Abstract— In this work, we propose a Decision feedback equalizer (DFE) for Multiple Input Multiple Output (MIMO) DFT-spread OFDMA. This DFE can handle Multiple users, multiple antennas at the transmitter and receiver and the intersymbol interference in the received symbols of the DFT-spread OFDMA. The conventional method used in DFT-spread OFDMA is linear Frequency domain equalization (FDE).

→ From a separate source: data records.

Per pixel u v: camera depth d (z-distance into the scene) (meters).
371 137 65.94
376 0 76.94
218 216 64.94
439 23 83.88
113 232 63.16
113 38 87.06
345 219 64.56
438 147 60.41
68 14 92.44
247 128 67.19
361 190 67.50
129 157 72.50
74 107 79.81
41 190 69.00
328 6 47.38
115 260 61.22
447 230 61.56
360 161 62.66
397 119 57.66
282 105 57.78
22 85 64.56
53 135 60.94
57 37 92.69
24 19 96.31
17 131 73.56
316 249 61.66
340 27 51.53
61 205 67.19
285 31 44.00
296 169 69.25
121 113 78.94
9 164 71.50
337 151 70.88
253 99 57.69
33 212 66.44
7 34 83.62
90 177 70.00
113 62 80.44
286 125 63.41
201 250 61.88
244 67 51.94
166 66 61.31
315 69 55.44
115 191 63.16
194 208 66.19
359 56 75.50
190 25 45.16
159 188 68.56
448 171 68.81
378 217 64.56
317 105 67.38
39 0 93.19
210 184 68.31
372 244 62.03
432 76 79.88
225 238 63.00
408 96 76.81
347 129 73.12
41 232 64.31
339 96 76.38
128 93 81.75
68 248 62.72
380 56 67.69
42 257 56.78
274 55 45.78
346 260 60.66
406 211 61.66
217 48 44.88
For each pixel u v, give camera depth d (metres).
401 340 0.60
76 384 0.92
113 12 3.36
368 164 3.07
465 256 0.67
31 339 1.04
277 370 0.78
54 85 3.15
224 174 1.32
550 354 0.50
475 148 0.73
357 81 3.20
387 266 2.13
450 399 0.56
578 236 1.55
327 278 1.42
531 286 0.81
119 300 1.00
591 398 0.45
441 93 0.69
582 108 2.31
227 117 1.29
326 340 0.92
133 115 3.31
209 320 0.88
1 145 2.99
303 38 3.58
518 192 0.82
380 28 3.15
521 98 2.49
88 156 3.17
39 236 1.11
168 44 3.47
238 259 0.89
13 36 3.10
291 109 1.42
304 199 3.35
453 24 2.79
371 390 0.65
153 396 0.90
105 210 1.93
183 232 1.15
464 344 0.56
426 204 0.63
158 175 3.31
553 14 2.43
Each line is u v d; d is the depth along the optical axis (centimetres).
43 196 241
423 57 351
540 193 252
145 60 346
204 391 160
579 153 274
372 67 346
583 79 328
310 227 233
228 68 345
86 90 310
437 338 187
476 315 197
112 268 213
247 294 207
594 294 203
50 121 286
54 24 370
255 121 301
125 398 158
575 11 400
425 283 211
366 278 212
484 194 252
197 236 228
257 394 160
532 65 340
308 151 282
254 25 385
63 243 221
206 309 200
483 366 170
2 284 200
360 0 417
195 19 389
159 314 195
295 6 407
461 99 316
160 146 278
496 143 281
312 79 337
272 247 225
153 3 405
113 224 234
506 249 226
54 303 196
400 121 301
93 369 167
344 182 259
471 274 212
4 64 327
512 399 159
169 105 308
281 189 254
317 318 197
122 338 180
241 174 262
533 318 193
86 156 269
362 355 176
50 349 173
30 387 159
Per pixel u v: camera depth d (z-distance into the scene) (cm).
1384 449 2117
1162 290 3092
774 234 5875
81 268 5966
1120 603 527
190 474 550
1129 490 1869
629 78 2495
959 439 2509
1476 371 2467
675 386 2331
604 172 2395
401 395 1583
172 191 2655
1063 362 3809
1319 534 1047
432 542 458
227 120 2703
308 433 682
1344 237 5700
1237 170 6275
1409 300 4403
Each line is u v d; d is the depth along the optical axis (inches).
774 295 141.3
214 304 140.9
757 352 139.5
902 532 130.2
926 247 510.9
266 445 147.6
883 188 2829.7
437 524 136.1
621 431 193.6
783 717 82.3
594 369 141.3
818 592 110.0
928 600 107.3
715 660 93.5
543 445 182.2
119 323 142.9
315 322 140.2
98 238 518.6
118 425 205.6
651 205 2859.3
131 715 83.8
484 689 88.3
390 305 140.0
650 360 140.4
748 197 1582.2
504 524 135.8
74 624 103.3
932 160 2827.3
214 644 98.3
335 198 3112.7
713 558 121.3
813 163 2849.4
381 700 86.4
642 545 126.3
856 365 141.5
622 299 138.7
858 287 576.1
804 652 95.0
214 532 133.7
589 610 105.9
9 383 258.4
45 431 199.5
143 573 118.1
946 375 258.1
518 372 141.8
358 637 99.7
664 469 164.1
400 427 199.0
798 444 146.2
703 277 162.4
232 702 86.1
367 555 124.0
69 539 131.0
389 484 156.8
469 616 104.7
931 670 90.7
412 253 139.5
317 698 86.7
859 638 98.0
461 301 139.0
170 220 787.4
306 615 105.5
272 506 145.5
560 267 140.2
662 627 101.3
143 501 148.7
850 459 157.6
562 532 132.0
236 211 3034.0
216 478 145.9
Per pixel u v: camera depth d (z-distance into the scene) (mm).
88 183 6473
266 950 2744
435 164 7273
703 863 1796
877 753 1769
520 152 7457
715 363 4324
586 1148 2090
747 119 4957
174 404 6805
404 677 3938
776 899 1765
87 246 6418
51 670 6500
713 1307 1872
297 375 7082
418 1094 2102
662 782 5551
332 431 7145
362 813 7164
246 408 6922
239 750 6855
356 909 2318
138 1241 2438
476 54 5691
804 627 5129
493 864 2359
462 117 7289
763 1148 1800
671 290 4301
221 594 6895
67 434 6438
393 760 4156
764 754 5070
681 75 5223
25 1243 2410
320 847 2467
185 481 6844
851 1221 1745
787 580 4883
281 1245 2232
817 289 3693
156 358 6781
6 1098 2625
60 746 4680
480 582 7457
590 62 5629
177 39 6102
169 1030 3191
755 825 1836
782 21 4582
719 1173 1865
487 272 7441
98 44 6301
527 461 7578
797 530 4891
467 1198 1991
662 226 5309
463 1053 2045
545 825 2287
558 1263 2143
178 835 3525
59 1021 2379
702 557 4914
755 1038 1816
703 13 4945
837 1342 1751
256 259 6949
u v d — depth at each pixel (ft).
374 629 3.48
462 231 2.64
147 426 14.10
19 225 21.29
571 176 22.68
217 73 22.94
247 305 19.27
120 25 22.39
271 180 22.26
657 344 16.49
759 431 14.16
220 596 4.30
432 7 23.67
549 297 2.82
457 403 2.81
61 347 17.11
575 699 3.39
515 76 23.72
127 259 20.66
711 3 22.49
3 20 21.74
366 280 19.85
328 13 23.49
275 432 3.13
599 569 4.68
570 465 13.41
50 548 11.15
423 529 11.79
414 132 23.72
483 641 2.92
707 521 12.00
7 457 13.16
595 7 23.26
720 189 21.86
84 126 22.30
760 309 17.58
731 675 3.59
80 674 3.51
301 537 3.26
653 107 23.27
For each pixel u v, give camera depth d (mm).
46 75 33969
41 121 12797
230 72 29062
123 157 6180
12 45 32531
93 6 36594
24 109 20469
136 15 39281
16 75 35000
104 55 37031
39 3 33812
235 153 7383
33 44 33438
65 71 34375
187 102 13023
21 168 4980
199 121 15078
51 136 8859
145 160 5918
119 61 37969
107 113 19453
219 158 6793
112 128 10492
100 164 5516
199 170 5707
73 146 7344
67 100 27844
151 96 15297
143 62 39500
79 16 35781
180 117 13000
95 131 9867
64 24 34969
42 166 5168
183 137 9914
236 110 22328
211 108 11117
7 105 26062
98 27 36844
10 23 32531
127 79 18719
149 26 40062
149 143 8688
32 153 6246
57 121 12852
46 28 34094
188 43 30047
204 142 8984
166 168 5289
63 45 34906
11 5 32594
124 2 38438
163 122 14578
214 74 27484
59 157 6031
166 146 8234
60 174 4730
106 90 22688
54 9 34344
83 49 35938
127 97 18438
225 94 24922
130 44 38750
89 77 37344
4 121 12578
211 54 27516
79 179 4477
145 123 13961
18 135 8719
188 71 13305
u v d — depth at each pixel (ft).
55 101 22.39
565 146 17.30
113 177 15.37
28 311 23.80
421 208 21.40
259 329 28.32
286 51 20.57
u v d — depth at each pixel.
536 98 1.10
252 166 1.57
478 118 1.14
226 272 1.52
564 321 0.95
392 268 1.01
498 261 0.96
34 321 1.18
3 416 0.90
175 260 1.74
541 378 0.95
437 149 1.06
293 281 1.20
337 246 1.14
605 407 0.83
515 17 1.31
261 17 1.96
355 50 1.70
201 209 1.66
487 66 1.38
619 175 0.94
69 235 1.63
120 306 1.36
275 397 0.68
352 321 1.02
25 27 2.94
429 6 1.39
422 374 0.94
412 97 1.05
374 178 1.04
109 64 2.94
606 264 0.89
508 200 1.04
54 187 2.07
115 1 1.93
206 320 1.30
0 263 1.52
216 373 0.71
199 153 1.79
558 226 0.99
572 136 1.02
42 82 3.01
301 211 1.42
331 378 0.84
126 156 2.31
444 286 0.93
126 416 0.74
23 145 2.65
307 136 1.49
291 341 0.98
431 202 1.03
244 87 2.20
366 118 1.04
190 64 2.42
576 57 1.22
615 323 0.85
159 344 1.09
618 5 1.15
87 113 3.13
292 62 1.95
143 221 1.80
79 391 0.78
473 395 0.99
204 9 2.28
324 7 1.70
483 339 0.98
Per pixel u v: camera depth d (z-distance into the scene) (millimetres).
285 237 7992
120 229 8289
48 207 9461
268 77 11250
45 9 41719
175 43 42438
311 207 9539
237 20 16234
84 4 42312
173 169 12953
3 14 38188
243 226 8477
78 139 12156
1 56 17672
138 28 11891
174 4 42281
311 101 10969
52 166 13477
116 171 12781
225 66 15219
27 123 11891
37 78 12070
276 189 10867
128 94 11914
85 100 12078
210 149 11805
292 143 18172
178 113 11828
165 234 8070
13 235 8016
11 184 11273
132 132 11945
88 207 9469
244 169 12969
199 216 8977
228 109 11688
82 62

The DFE, with a feed forward (FF) filter operating in frequency domain and a feed back (FB) filter operating in the time domain can perform better than FDE, in channels with severe ISI. The block-wise circular convolution of the channel impulse response makes it difficult to initialize the DFE. We use an LE to get a temporary set of decisions and use them in initializing the DFE.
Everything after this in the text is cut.